2. What is the message of “Carlos, The Fairy Boy” and why did you want to write it?
Carlos is a story of a Latino boy who doesn’t fit in within gender expectations. When he first experiences Carnaval in Panama, he wants to dress up as a fairy and ride on a float like his girl cousins, but he doesn’t understand why boys cannot do this. It’s a book that tells kids, “Boys don’t always have to do what boys are supposed to be doing. They can also do things that girls do and they’re fine.”
3. What’s the best thing about working with Bradley students?
Working with students who want to become teachers, it’s exciting. It’s empowering. Teaching is about caring and it’s about love. And that’s something I tell my students every semester. When I ask them, why they want to be a teacher, it’s beautiful to hear there was a teacher who impacted their lives.
4. What do Carlos and Lolita do in the classroom with you?
Last semester when I was teaching online, I brought Carlos online to the classroom, and he talked to the students. Some were laughing. Later, one of my students said he thought about me when he went to his practicum because the teacher was using puppets. And I said, “There you go. See, I’m not the crazy one. Teachers use puppets in the classroom.”

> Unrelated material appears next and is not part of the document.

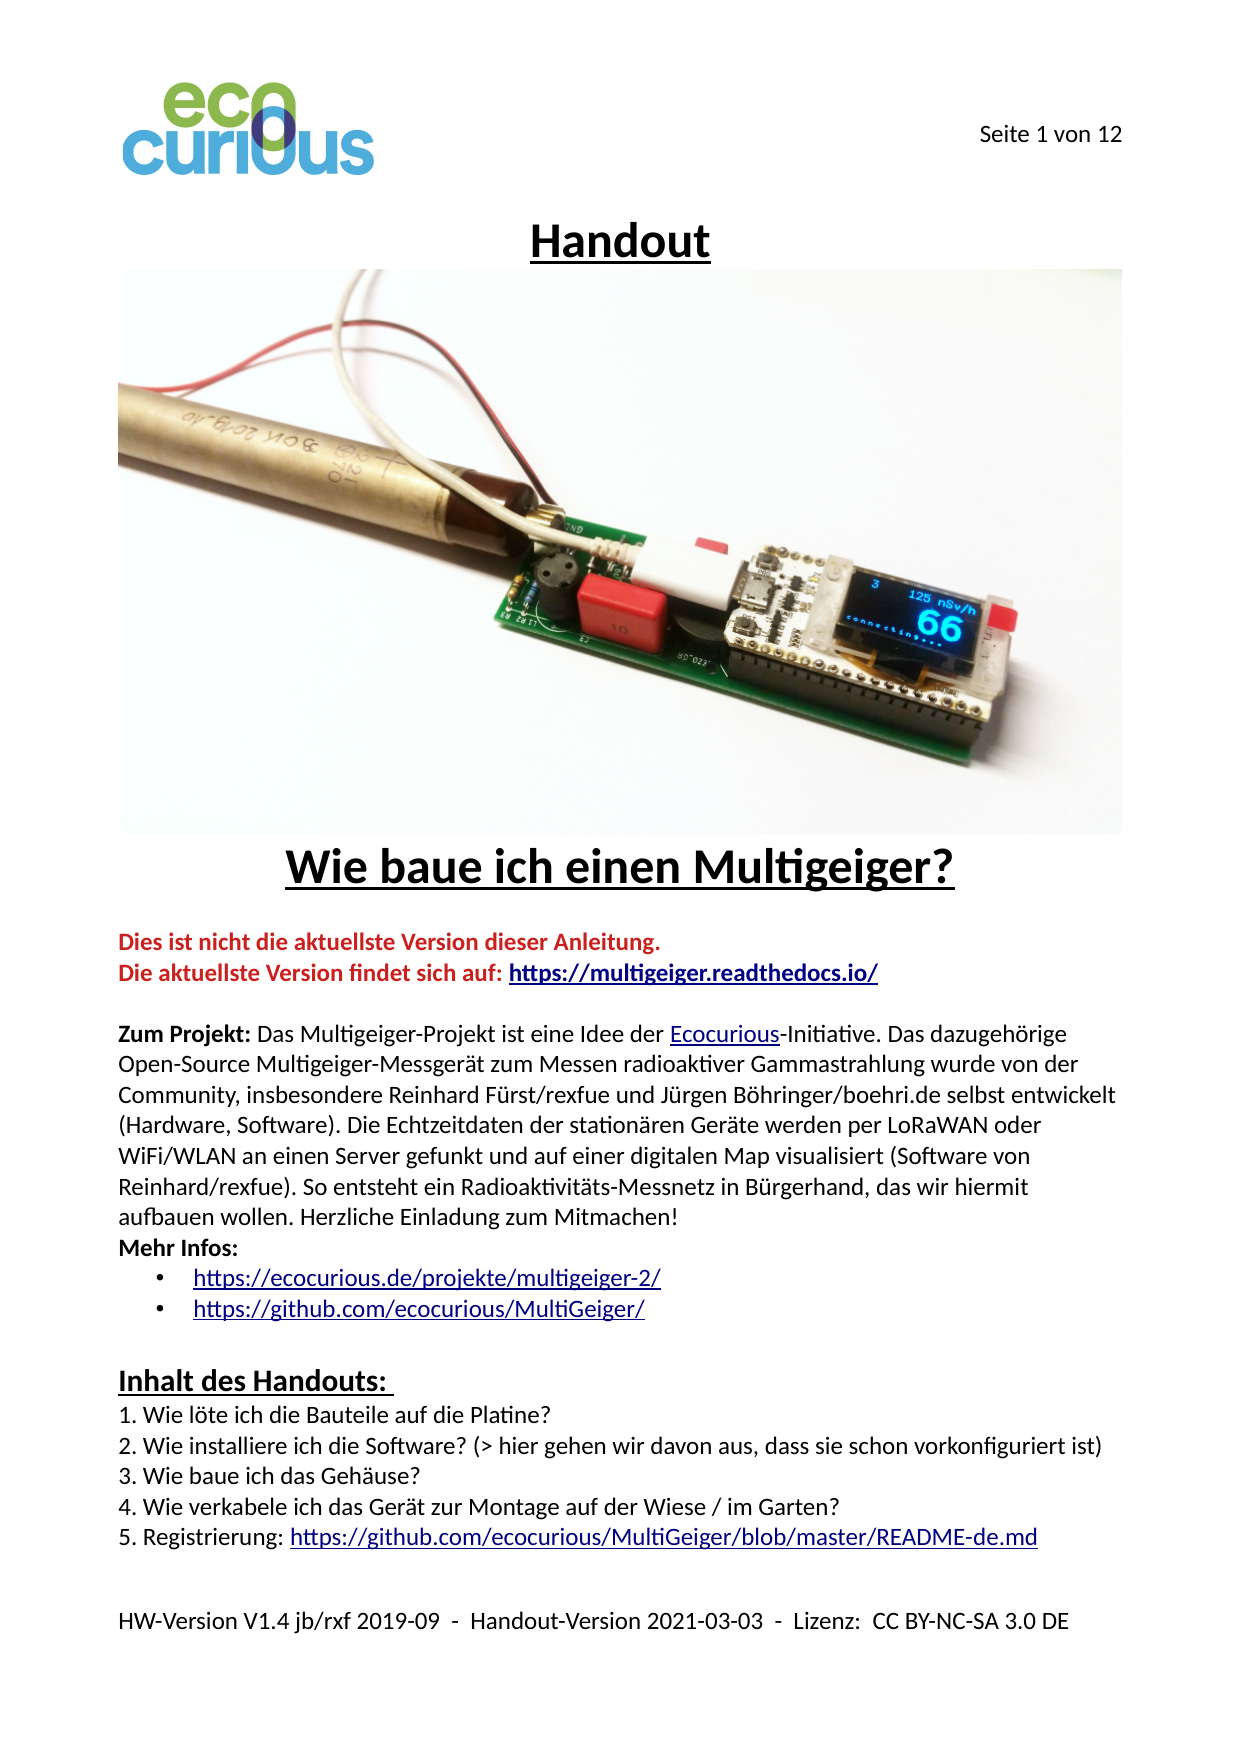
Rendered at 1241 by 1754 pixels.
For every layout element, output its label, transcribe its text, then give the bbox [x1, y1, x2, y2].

list https://ecocurious.de/projekte/multigeiger-2/ [156, 1262, 1122, 1293]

5. Will there be more books in the future?
Absolutely. I’m working on two manuscripts right now. One is about a birthday party and the character is a boy named Luis who has a best friend and talks about issues of class. The other book, which I wrote in Spanish, is called “Little Boy” and is about a boy who’s anxious about going to school. I created a transnational mariposa (butterfly) as an epistemology to unpack issues of social justice.